Und die Lust an der Konstellation verbindet die Gedichte auf wundersame Art mit den Fotografien. Einerlei, ob Barbara Köhler einen Trödelladen festhält, ein Dach oder den Blick auf den Bosporus - immer finden sich Spiegelungen und Muster im Bild, die das vermeintlich Singuläre in ästhetische Figurationen verwandeln: Ziegel und Treppenstufen, Kabel und Sesamkringel, Fenster und Häuserwände, Gläser, Uhren, selbst die Streifen auf einem Beşiktaş-Trikot verleihen Struktur, nur die Nagelfeilen fehlen. So, wie die Fotos untereinander nach Formen, Farben und Kontrasten komponiert sind, nehmen auch Text und Bild aufeinander Bezug, mal kommentierend, mal über flickernde Spiegeleffekte.

Doch Barbara Köhler hat nicht nur Dinge, sondern auch Sprache gesammelt.
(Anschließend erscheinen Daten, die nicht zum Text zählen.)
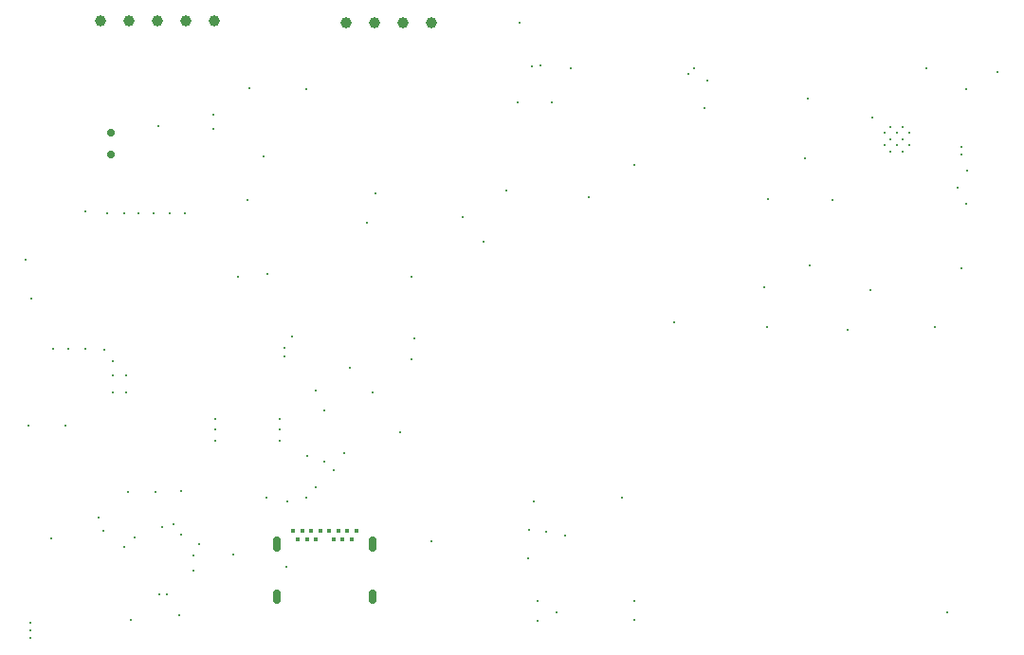
<source format=gbr>
%TF.GenerationSoftware,KiCad,Pcbnew,9.0.4*%
%TF.CreationDate,2025-12-21T22:50:07+05:30*%
%TF.ProjectId,ESP-32 C3 demo project004,4553502d-3332-4204-9333-2064656d6f20,rev?*%
%TF.SameCoordinates,Original*%
%TF.FileFunction,Plated,1,4,PTH,Mixed*%
%TF.FilePolarity,Positive*%
%FSLAX46Y46*%
G04 Gerber Fmt 4.6, Leading zero omitted, Abs format (unit mm)*
G04 Created by KiCad (PCBNEW 9.0.4) date 2025-12-21 22:50:07*
%MOMM*%
%LPD*%
G01*
G04 APERTURE LIST*
%TA.AperFunction,ViaDrill*%
%ADD10C,0.250000*%
%TD*%
%TA.AperFunction,ViaDrill*%
%ADD11C,0.300000*%
%TD*%
%TA.AperFunction,ComponentDrill*%
%ADD12C,0.300000*%
%TD*%
%TA.AperFunction,ComponentDrill*%
%ADD13C,0.450000*%
%TD*%
G04 aperture for slot hole*
%TA.AperFunction,ComponentDrill*%
%ADD14C,0.650000*%
%TD*%
%TA.AperFunction,ComponentDrill*%
%ADD15C,0.700000*%
%TD*%
%TA.AperFunction,ComponentDrill*%
%ADD16C,1.000000*%
%TD*%
G04 APERTURE END LIST*
D10*
X145440000Y-99670000D03*
X145450000Y-98310000D03*
X145450000Y-98970000D03*
X147470000Y-73840000D03*
X148770000Y-73860000D03*
X150290000Y-73840000D03*
X150368000Y-61595000D03*
X152019000Y-73914000D03*
X152760000Y-74960000D03*
X152810000Y-76200000D03*
X152810000Y-77700000D03*
X153797000Y-91567000D03*
X154000000Y-76180000D03*
X154000000Y-77700000D03*
X154178000Y-86637500D03*
X154700000Y-90710000D03*
X156591000Y-86637500D03*
X156845000Y-53975000D03*
X158750000Y-97663000D03*
X158877000Y-86567500D03*
X160528000Y-91313000D03*
X163576000Y-92202000D03*
X164973000Y-50546000D03*
X166243000Y-56642000D03*
X168402000Y-87503000D03*
X170929000Y-77597000D03*
X171701716Y-79359852D03*
X175514000Y-62611000D03*
X176022000Y-77724000D03*
X178435000Y-81280000D03*
X179705000Y-72898000D03*
X187960000Y-59690000D03*
X190246000Y-48641000D03*
X192024000Y-51816000D03*
X192405000Y-97340000D03*
X202946000Y-71501000D03*
X205613000Y-52324000D03*
X211201000Y-71882000D03*
X215011000Y-66420500D03*
X217043000Y-60569000D03*
X218440000Y-72136000D03*
X226187000Y-71882000D03*
X227330000Y-97409000D03*
D11*
X145034000Y-65913000D03*
X145288000Y-80720000D03*
X145542000Y-69342000D03*
X147320000Y-90805000D03*
X148590000Y-80720000D03*
X151494911Y-88916089D03*
X151927000Y-90124814D03*
X152273000Y-61722000D03*
X153797000Y-61722000D03*
X154432000Y-98044000D03*
X155067000Y-61722000D03*
X156464000Y-61722000D03*
X156972000Y-95758000D03*
X157226000Y-89789000D03*
X157622003Y-95758000D03*
X157861000Y-61722000D03*
X158242258Y-89531183D03*
X158877000Y-90424000D03*
X159258000Y-61722000D03*
X160020000Y-92263997D03*
X160020000Y-93664003D03*
X161798000Y-52909000D03*
X161798000Y-54229000D03*
X161897000Y-80146000D03*
X161907000Y-81076000D03*
X161927000Y-82036000D03*
X163957000Y-67437000D03*
X164846000Y-60579000D03*
X166497000Y-87122000D03*
X166624000Y-67183000D03*
X167671000Y-80137000D03*
X167671000Y-81026000D03*
X167671000Y-82042000D03*
X168148000Y-73787000D03*
X168148000Y-74518000D03*
X168275000Y-93345000D03*
X168783000Y-72771000D03*
X170053000Y-50673000D03*
X170053000Y-87122000D03*
X170180000Y-83439000D03*
X170900000Y-86231472D03*
X171704000Y-83947000D03*
X172509535Y-84714535D03*
X173482000Y-83185000D03*
X173990000Y-75565000D03*
X176276000Y-59944000D03*
X179451000Y-67437000D03*
X179451000Y-74803000D03*
X181229000Y-91059000D03*
X184023000Y-62103000D03*
X185928000Y-64262000D03*
X188976000Y-51816000D03*
X189103000Y-44704000D03*
X189900000Y-92583000D03*
X189950000Y-90043000D03*
X190373000Y-87503000D03*
X190754000Y-96393000D03*
X190754000Y-98171000D03*
X191008000Y-48514000D03*
X191516000Y-90170000D03*
X193167000Y-90551000D03*
X193675000Y-48768000D03*
X195326000Y-60325000D03*
X198247000Y-87122000D03*
X199390000Y-57404000D03*
X199390000Y-96393000D03*
X199390000Y-98044000D03*
X204203998Y-49318000D03*
X204724000Y-48768000D03*
X205867000Y-49918000D03*
X210947000Y-68326000D03*
X211328000Y-60452000D03*
X214630000Y-56854000D03*
X214817409Y-51501591D03*
X220472000Y-68580000D03*
X220599000Y-53161250D03*
X225425000Y-48768000D03*
X228201396Y-59418396D03*
X228536262Y-55813882D03*
X228600000Y-56515000D03*
X228600000Y-66675000D03*
X228981000Y-50673000D03*
X228981000Y-60890500D03*
X229108000Y-57912000D03*
X231809631Y-49114369D03*
D12*
%TO.C,U3*%
X221660000Y-54540500D03*
X221660000Y-55640500D03*
X222210000Y-53990500D03*
X222210000Y-55090500D03*
X222210000Y-56190500D03*
X222760000Y-54540500D03*
X222760000Y-55640500D03*
X223310000Y-53990500D03*
X223310000Y-55090500D03*
X223310000Y-56190500D03*
X223860000Y-54540500D03*
X223860000Y-55640500D03*
D13*
%TO.C,J1*%
X168904000Y-90132000D03*
X169304000Y-90842000D03*
X169704000Y-90132000D03*
X170104000Y-90842000D03*
X170504000Y-90132000D03*
X170904000Y-90842000D03*
X171304000Y-90132000D03*
X172104000Y-90132000D03*
X172504000Y-90842000D03*
X172904000Y-90132000D03*
X173304000Y-90842000D03*
X173704000Y-90132000D03*
X174104000Y-90842000D03*
X174504000Y-90132000D03*
D14*
X167434000Y-91582000D02*
X167434000Y-90982000D01*
X167434000Y-96312000D02*
X167434000Y-95712000D01*
X175974000Y-91582000D02*
X175974000Y-90982000D01*
X175974000Y-96312000D02*
X175974000Y-95712000D01*
D15*
%TO.C,MK1*%
X152638000Y-54549000D03*
X152638000Y-56449000D03*
D16*
%TO.C,J5*%
X151680000Y-44580000D03*
X154220000Y-44580000D03*
X156760000Y-44580000D03*
X159300000Y-44580000D03*
X161840000Y-44580000D03*
%TO.C,J4*%
X173590000Y-44720000D03*
X176130000Y-44720000D03*
X178670000Y-44720000D03*
X181210000Y-44720000D03*
M02*

</source>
Hier treibt sie aus türkischen Wörtern überraschende Verbindungen und semantische Cluster hervor, dort folgt sie den Ähnlichkeiten von Lauten oder verschiebt die Buchstaben, von "blindlings" zu "bildlings", von "bluten" zu "Tulpen". Und trotz ihrer Lust an der Gegenoffensive findet sie immer wieder Momente des Flüchtigen, ja, des Schönen, einen "Pappbecher / flüssiges Licht" etwa oder eine ganze "Bosporusarabeske". Ein besseres Gegenmittel zu allen autokratischen Tendenzen als diese bewegliche Sprache mit ihrem "magischen Potenzial" lässt sich kaum denken.

Barbara Köhler: Istanbul, zusehends. Gedichte, Lichtbilder. Lilienfeld Verlag, Düsseldorf 2015. 88 Seiten, 18,90 Euro.